Titre original (traduit)
“Trump fait pression sur l'OTAN et la Chine au sujet de la fermeture par l'Iran d'une voie navigable stratégique”
Résumé de l'article
Trump fait pression sur les alliés de l'OTAN et la Chine pour rouvrir le détroit d'Ormuz, que l'Iran a fermé en représailles à la guerre américaine et israélienne. Les prix du pétrole ont bondi de 40-50%, mais les pays sollicités (Japon, Australie, France, Grande-Bretagne, Corée du Sud) refusent de déployer des navires, malgré les menaces de Trump de reporter un sommet sino-américain et de menacer « l'avenir de l'OTAN ». L'Iran lance des vagues d'attaques tous azimuts : environ 700 missiles et 3600 drones contre les cibles américaines et israéliennes, frappes de drones au Koweït et Bagdad, interception de 60 drones par l'Arabie Saoudite, incendie à Dubaï, mort d'un soldat français en Irak. L'Agence internationale de l'énergie mobilise 400 millions de barils de réserves stratégiques face à la crise pétrolière.

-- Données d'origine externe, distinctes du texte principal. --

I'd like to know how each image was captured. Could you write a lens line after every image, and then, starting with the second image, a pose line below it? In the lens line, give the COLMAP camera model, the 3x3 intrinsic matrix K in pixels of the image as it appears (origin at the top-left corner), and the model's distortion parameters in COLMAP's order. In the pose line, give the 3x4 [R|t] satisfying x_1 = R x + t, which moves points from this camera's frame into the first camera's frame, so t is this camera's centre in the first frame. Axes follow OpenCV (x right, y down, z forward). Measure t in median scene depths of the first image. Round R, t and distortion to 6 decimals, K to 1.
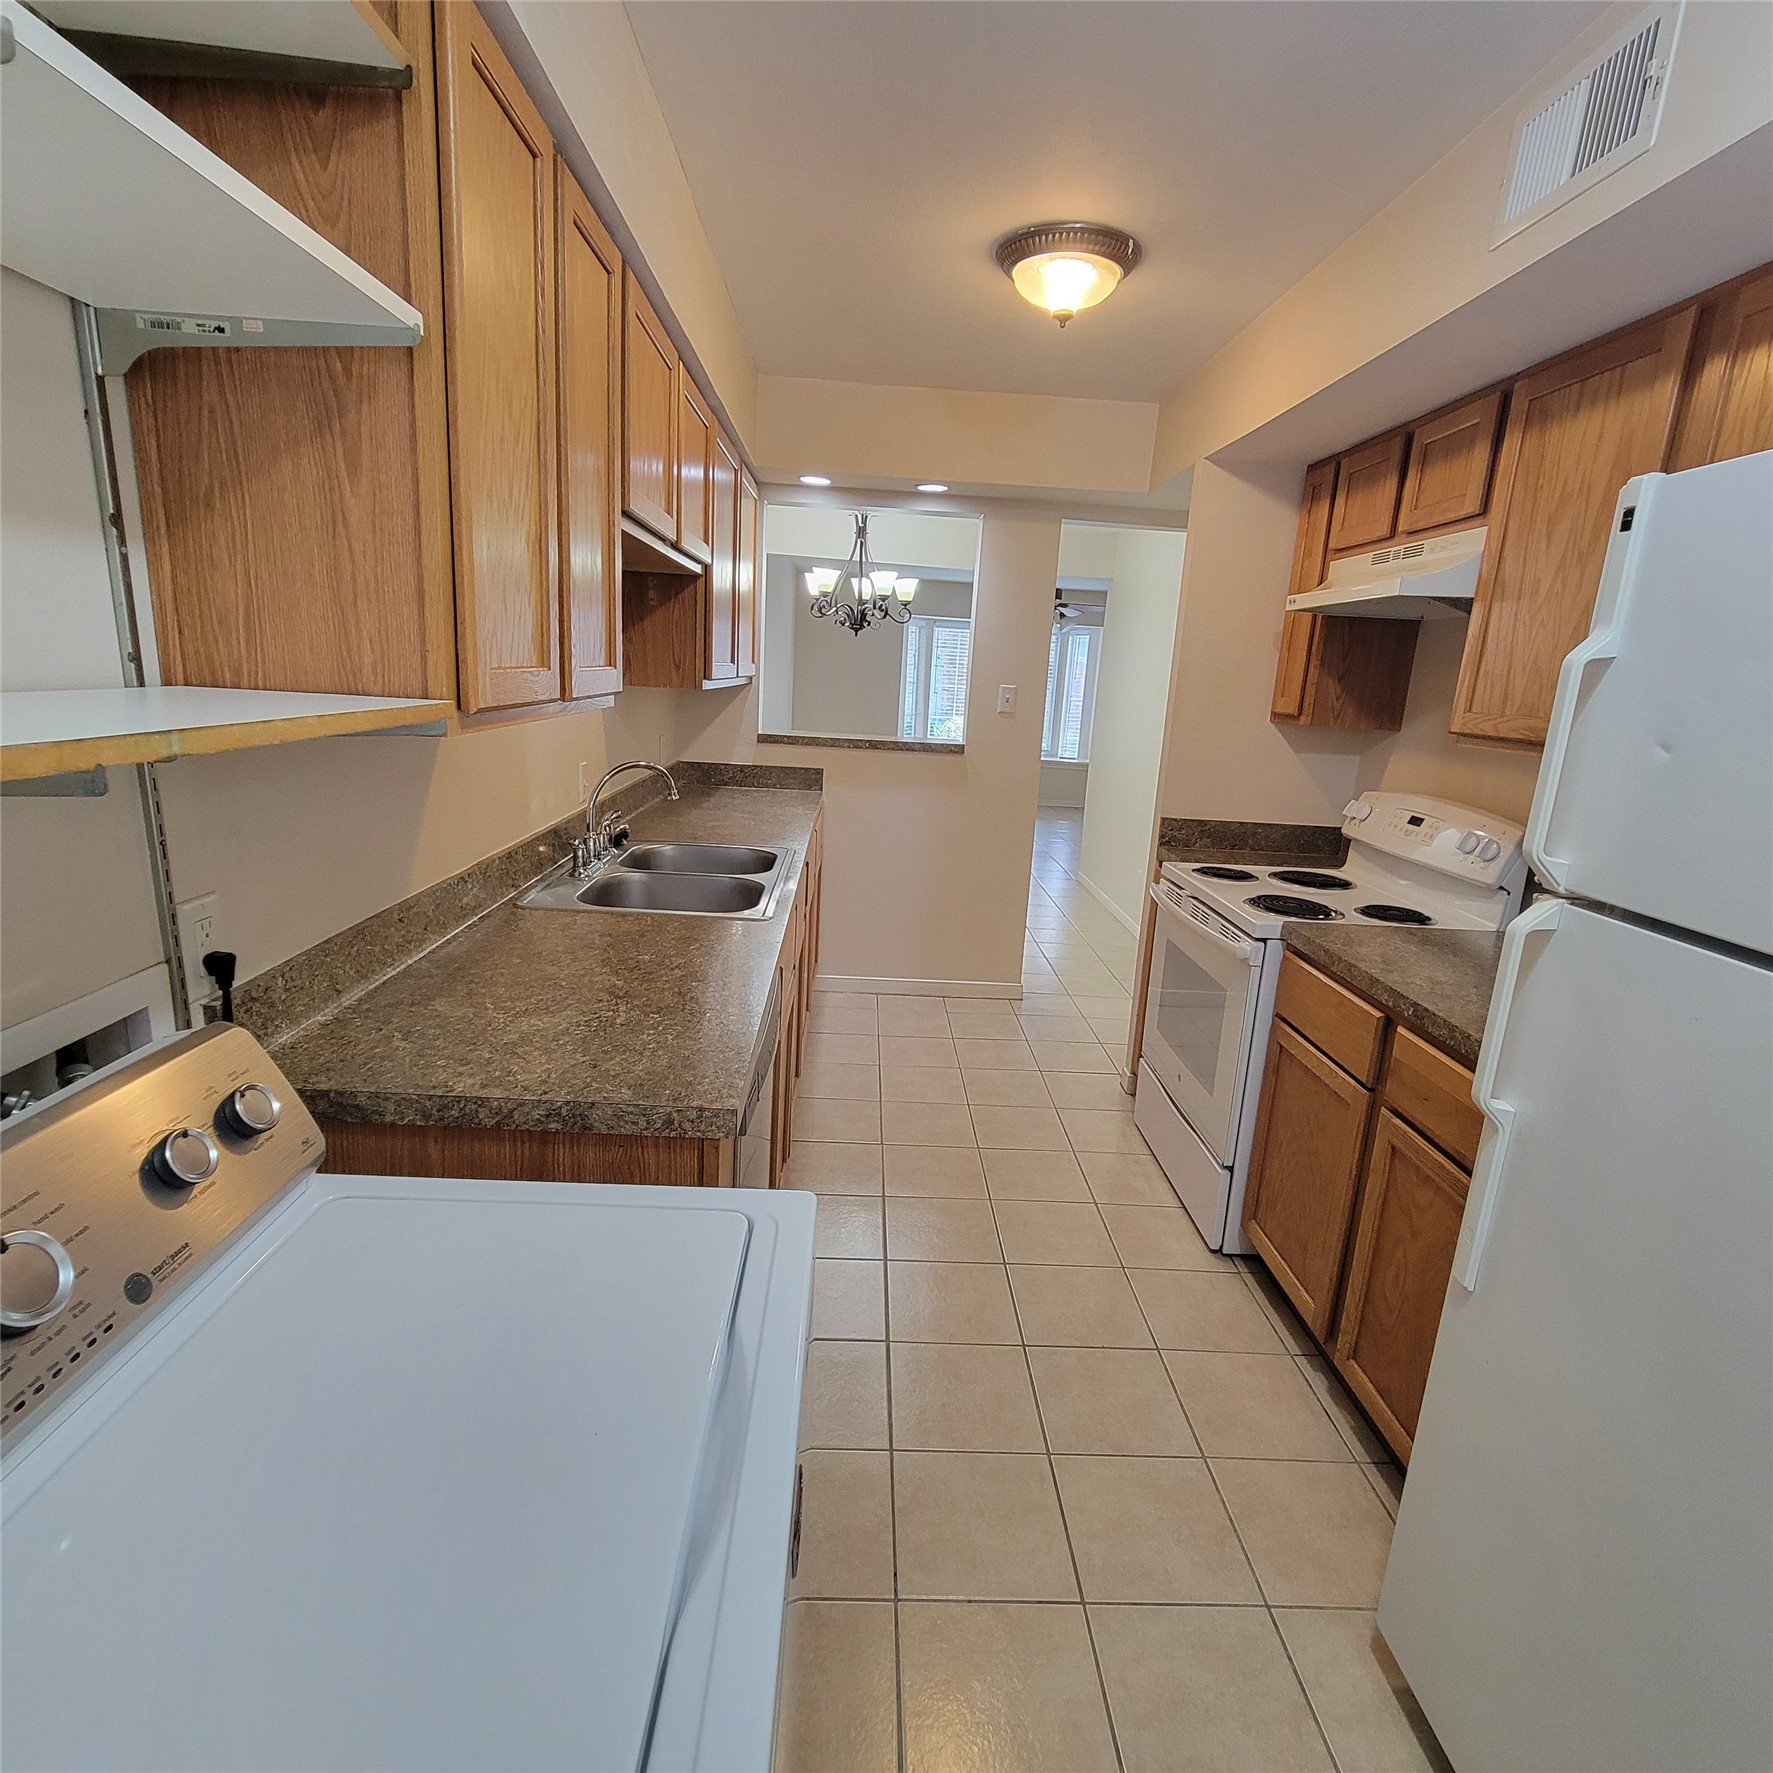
lens RADIAL K [[960.4, 0, 884.0], [0, 960.4, 889.8], [0, 0, 1]] dist [-0.003111, 0.001006]
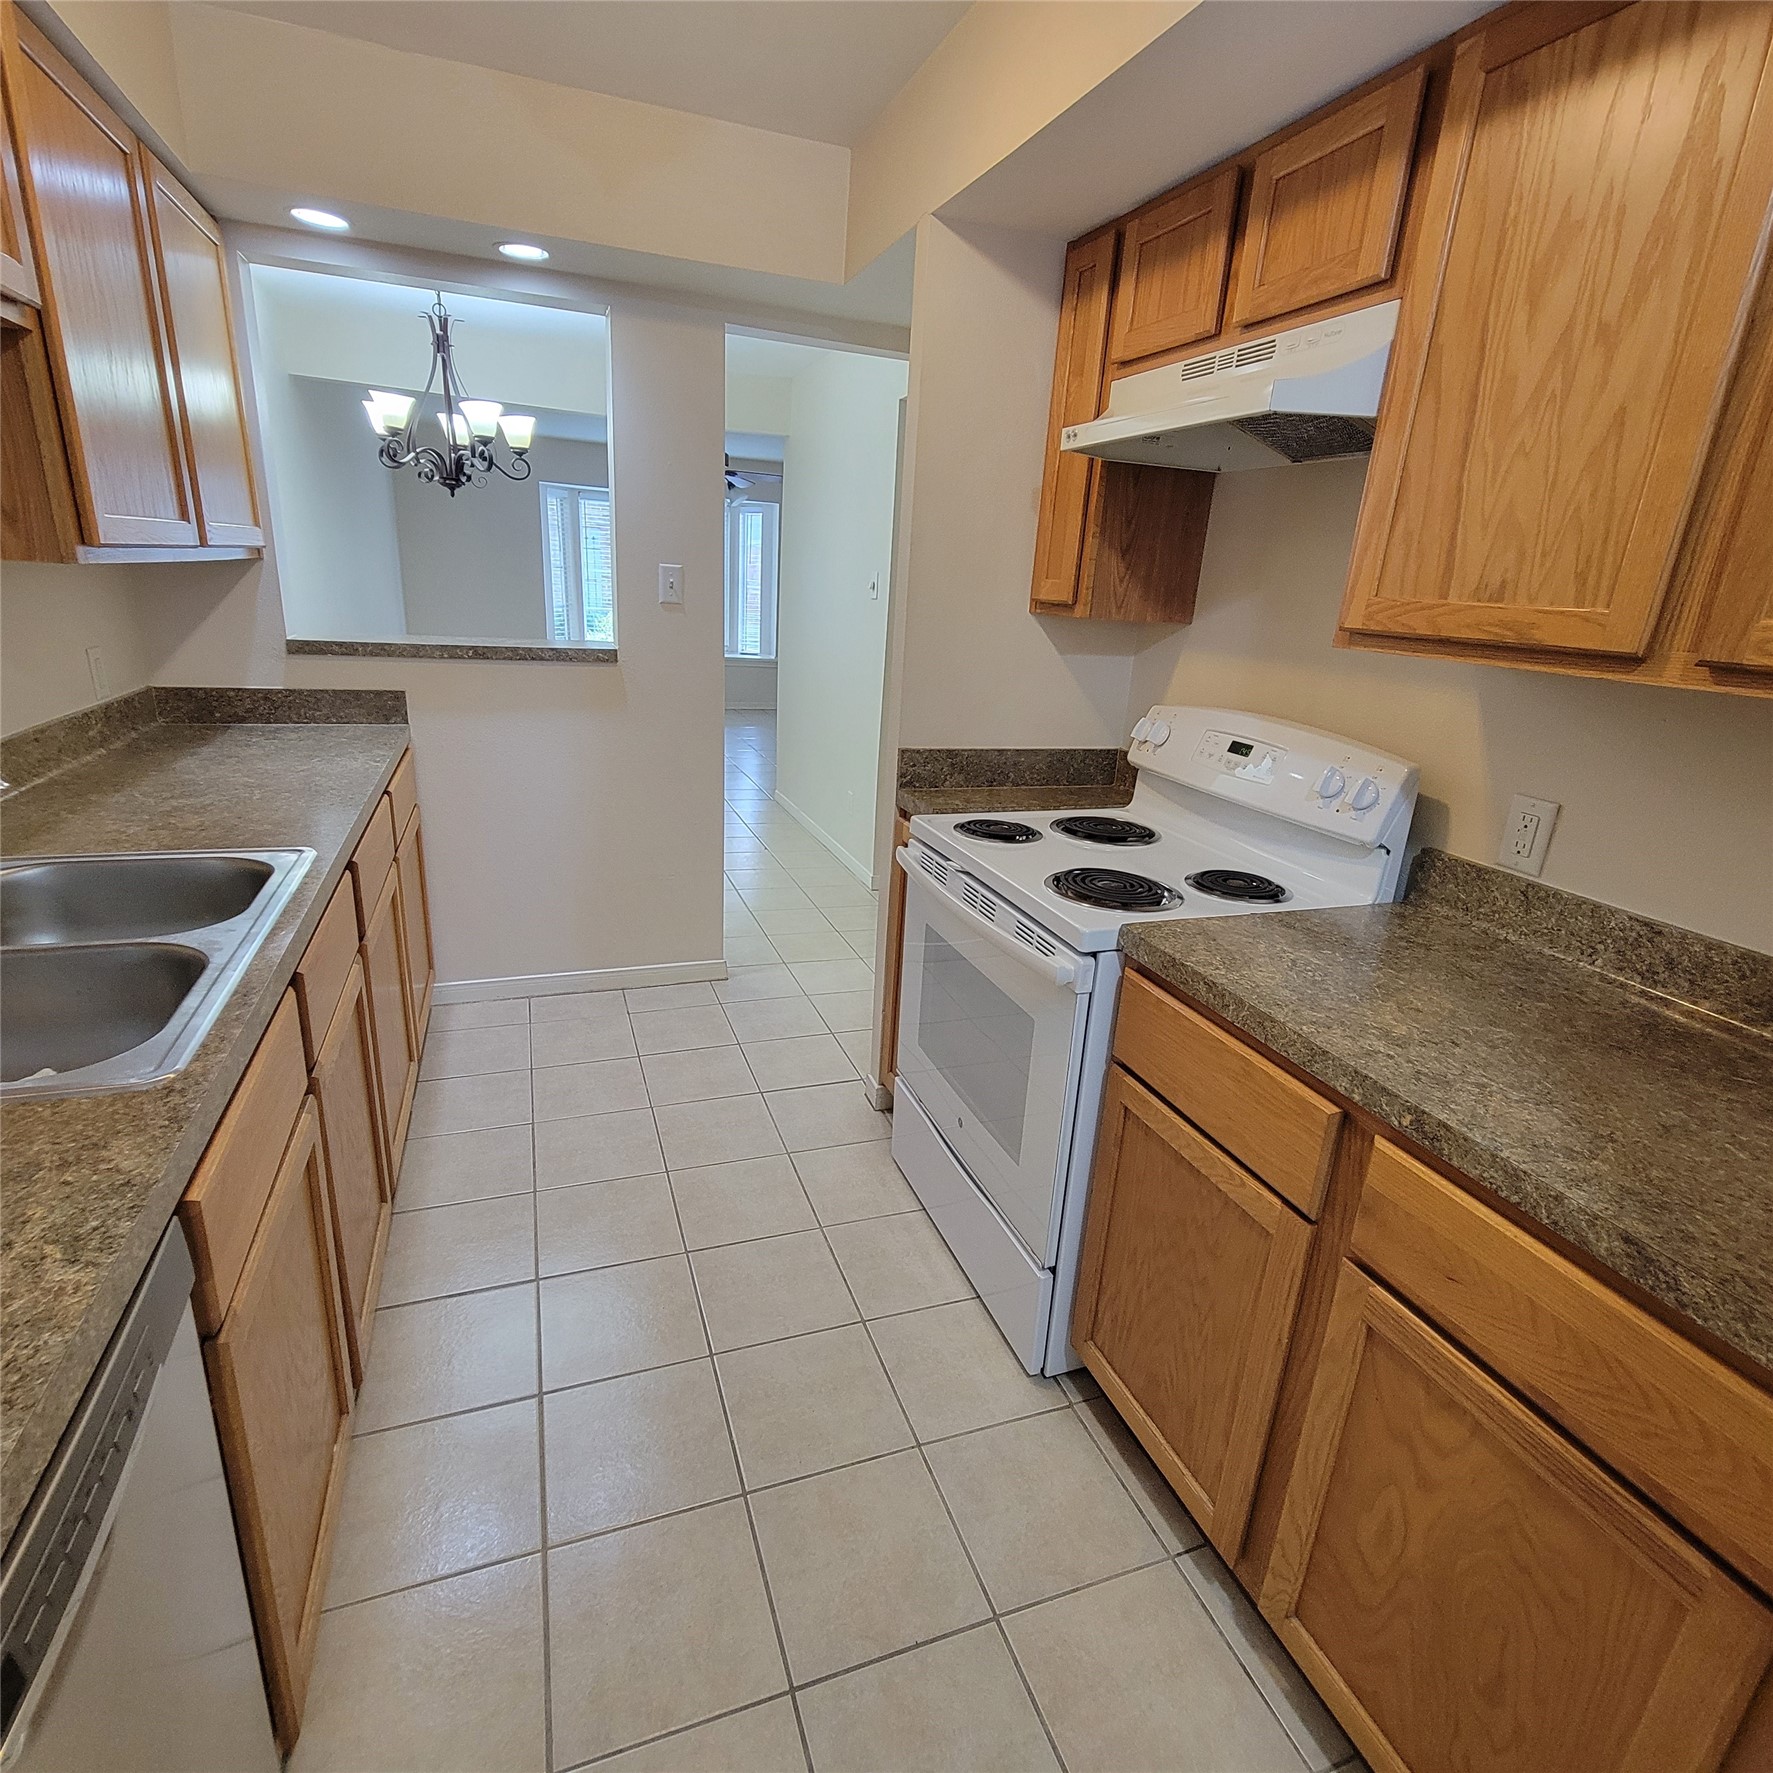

Folha de S.Paulo s'aventure loin de ses terrains habituels — Cuba, énergie, Amérique latine — et c'est précisément pour ça que son analyse mérite attention : sans agenda régional, elle voit la séquence pour ce qu'elle est. L'argument central — Larijani éliminé, les durs de la Garde révolutionnaire récupèrent — est le seul qui prend au sérieux la question du successeur, ce silence collectif que toutes les autres sources ignorent. On retrouve ici exactement l'angle mort signalé depuis le début : personne ne demande qui contrôle maintenant les canaux de sécurité iraniens. Folha le pose sans détour. C'est une question plus dérangeante qu'une victoire.
Titre original (traduit)
“Israël dit avoir tué l'homme fort du régime iranien”
Résumé de l'article
Israël annonce avoir tué Ali Larijani, 67 ans, présenté comme le véritable opérateur du régime iranien et architecte de la transition vers le nouveau guide suprême Mojtaba Khamenei après la mort de son père le 28 février. Larijani, qui avait émergé comme figure dominante suite à la vague initiale d'attaques ayant tué 40 dirigeants iraniens, contrôlait la communication gouvernementale et garantissait la stabilité de la théocratie malgré son inexpérience publique. Son élimination crée un vide de pouvoir dont les bénéficiaires seront vraisemblablement les figures les plus alignées sur la Garde révolutionnaire, fermant ainsi la porte à toute négociation modérée selon l'analyse de la source.